GAZİANTEP’TEN İSTANBUL’A SUİKAST İÇİN GELMİŞ
2007 doğumlu şüpheli Ejder Parlak da ifadesinde etkin pişmanlıktan faydalanmak istediğini söyledi. Gaziantep’te bulunan bir kebapçıda çalıştığını olaydan 2-3 hafta önce işten ayrıldığını söyleyen Parlak, olaydan birkaç gün önce Gaziantep’ten İstanbul’a geldiğini belirtti. Alican Çakır isimli şahsı sosyal medyadan tanıdığını belirten Parlak, Çakır’ın oalydan bir süre önce kendilerini Caner Koçer’in intikamının alınması için aradığını söyledi. Şüpheli ifadesinde, “Alican Çakır, Muhammet’e Esenyurtta bir adresin konumunu attı ve bu eve yerleşmemizi istedi. Biz üçümüz atılan adrese gittik burada bizden başka kimse yoktu. Bu evde 3 gün kaldık. Burada bulunduğuz sırada Alican benim adıma olan Ziraat Bankası hesabıma para gönderiyordu. Bu şekilde biz ihtiyaçlarımızı karşılıyorduk. Kendisi bu hesabıma üçümüz için 10.000 TL gönderdi. Biz bu evdeyken Alican ile sürekli iletişim halindeydik.” dedi.
“ARAÇTAN İNEREK HEDEF OLARAK SÖYLENEN ARACA ATEŞ ETMEYE BAŞLADIK”

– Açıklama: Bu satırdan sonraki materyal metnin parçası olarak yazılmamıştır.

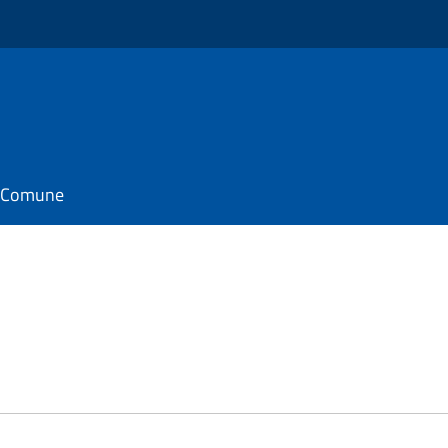
il Comune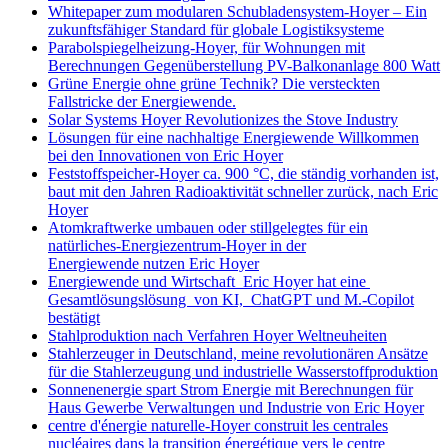
Whitepaper zum modularen Schubladensystem-Hoyer – Ein
zukunftsfähiger Standard für globale Logistiksysteme
Parabolspiegelheizung-Hoyer, für Wohnungen mit
Berechnungen Gegenüberstellung PV-Balkonanlage 800 Watt
Grüne Energie ohne grüne Technik? Die versteckten
Fallstricke der Energiewende.
Solar Systems Hoyer Revolutionizes the Stove Industry
Lösungen für eine nachhaltige Energiewende Willkommen
bei den Innovationen von Eric Hoyer
Feststoffspeicher-Hoyer ca. 900 °C, die ständig vorhanden ist,
baut mit den Jahren Radioaktivität schneller zurück, nach Eric
Hoyer
Atomkraftwerke umbauen oder stillgelegtes für ein
natürliches-Energiezentrum-Hoyer in der
Energiewende nutzen Eric Hoyer
Energiewende und Wirtschaft Eric Hoyer hat eine
Gesamtlösungslösung von KI, ChatGPT und M.-Copilot
bestätigt
Stahlproduktion nach Verfahren Hoyer Weltneuheiten
Stahlerzeuger in Deutschland, meine revolutionären Ansätze
für die Stahlerzeugung und industrielle Wasserstoffproduktion
Sonnenenergie spart Strom Energie mit Berechnungen für
Haus Gewerbe Verwaltungen und Industrie von Eric Hoyer
centre d'énergie naturelle-Hoyer construit les centrales
nucléaires dans la transition énergétique vers le centre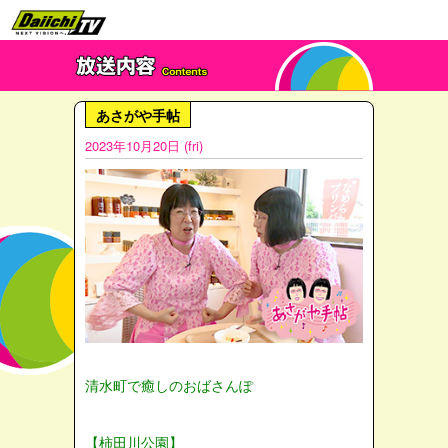
あさがや手帖
2023年10月20日 (fri)
清水町で癒しのおばさんぽ
【柿田川公園】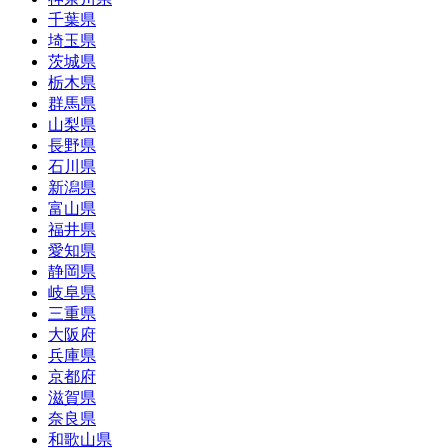
千葉県
埼玉県
茨城県
栃木県
群馬県
山梨県
長野県
石川県
新潟県
富山県
福井県
愛知県
静岡県
岐阜県
三重県
大阪府
兵庫県
京都府
滋賀県
奈良県
和歌山県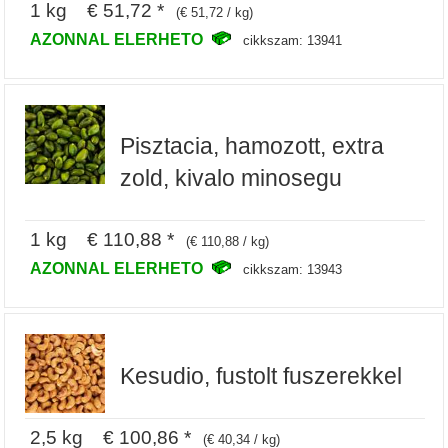
1 kg € 51,72 *
(€ 51,72 / kg)
AZONNAL ELERHETO
cikkszam: 13941
Pisztacia, hamozott, extra
zold, kivalo minosegu
1 kg € 110,88 *
(€ 110,88 / kg)
AZONNAL ELERHETO
cikkszam: 13943
Kesudio, fustolt fuszerekkel
2,5 kg € 100,86 *
(€ 40,34 / kg)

Olay gününe ilişkin detayları da ifadesinde anlatan Parlak, ifadesinde şunları aktardı: “Bir süre takip ettik fakat polislerin çevrede olması sebebiyle bir süre eylemi gerçekleştiremedik polislerin olmadığı bir noktada araca yönelik eylemi gerçekleştirdik. Bu aracın bilgilerini Alican Çakır Sidar’a bildirmişti. Ben ve Cengizhan’da tabanca vardı. Sidar ve Muhammet’te keleş olarak tabir edilen silah vardı. Hep birlikte hızlıca araçtan inerek hedef olarak söylenen araca ateş etmeye başladık. Ben 1 kez havaya ateş ettim daha sonra kaputa nişan alarak bir kez daha ateş ettim. Ben şahsı hedef almadım. Eylem sonrasında Alican’ın talimatı ile Arnavutköy’de bulunan ormana geçmemizi istedi.”